* Stored data entries:
◇ ◇ ◇ ◇

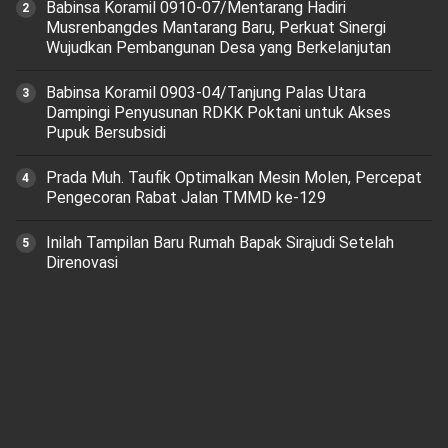
Babinsa Koramil 0910-07/Mentarang Hadiri
Musrenbangdes Mantarang Baru, Perkuat Sinergi
Wujudkan Pembangunan Desa yang Berkelanjutan
‎Babinsa Koramil 0903-04/Tanjung Palas Utara
Dampingi Penyusunan RDKK Poktani untuk Akses
Pupuk Bersubsidi
Prada Muh. Taufik Optimalkan Mesin Molen, Percepat
Pengecoran Rabat Jalan TMMD ke-129
Inilah Tampilan Baru Rumah Bapak Sirajudi Setelah
Direnovasi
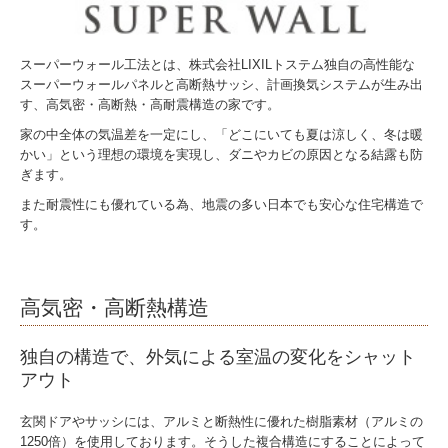
スーパーウォール工法とは、株式会社LIXILトステム独自の高性能な
スーパーウォールパネルと高断熱サッシ、計画換気システムが生み出
す、高気密・高断熱・高耐震構造の家です。
家の中全体の気温差を一定にし、「どこにいても夏は涼しく、冬は暖
かい」という理想の環境を実現し、ダニやカビの原因となる結露も防
ぎます。
また耐震性にも優れている為、地震の多い日本でも安心な住宅構造で
す。
高気密・高断熱構造
独自の構造で、外気による室温の変化をシャット
アウト
玄関ドアやサッシには、アルミと断熱性に優れた樹脂素材（アルミの
1250倍）を使用しております。そうした複合構造にすることによって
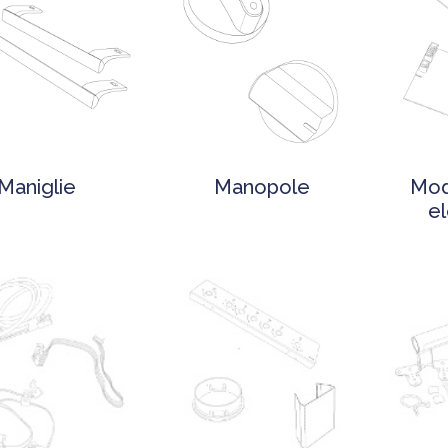
Maniglie
Manopole
Mod
el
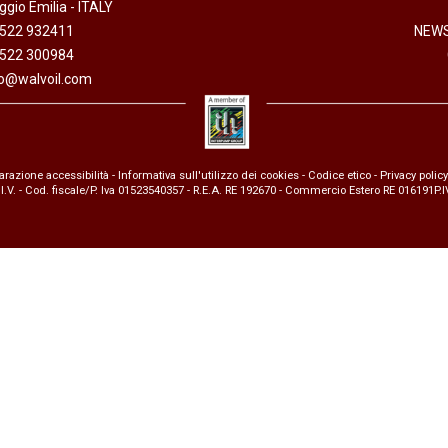
gio Emilia - ITALY
anaggi in
Servocomandi idraulici ed
Cablaggi
0522 932411
NEWS
Unità di alimentazione
Accessori
0522 300984
li
Servocomandi pneumatici
fo@walvoil.com
so
Servocomandi meccanici a
cavo flessibile
arazione accessibilità
-
Informativa sull'utilizzo dei cookies
-
Codice etico
-
Privacy policy
 I.V. - Cod. fiscale/P. Iva 01523540357 - R.E.A. RE 192670 - Commercio Estero RE 016191P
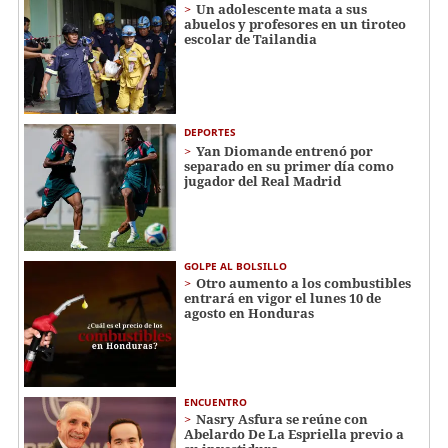
Un adolescente mata a sus
abuelos y profesores en un tiroteo
escolar de Tailandia
DEPORTES
Yan Diomande entrenó por
separado en su primer día como
jugador del Real Madrid
GOLPE AL BOLSILLO
Otro aumento a los combustibles
entrará en vigor el lunes 10 de
agosto en Honduras
ENCUENTRO
Nasry Asfura se reúne con
Abelardo De La Espriella previo a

◇ ◇ ◇ ◇

* REQUIRED ACTION:
Echo the lines from the start of the entries through the line containing "Prada Muh. Taufik", including both ends. Leave the pictures out.

* WRITTEN REPLY:
Babinsa Koramil 0910-07/Mentarang Hadiri
Musrenbangdes Mantarang Baru, Perkuat Sinergi
Wujudkan Pembangunan Desa yang Berkelanjutan
‎Babinsa Koramil 0903-04/Tanjung Palas Utara
Dampingi Penyusunan RDKK Poktani untuk Akses
Pupuk Bersubsidi
Prada Muh. Taufik Optimalkan Mesin Molen, Percepat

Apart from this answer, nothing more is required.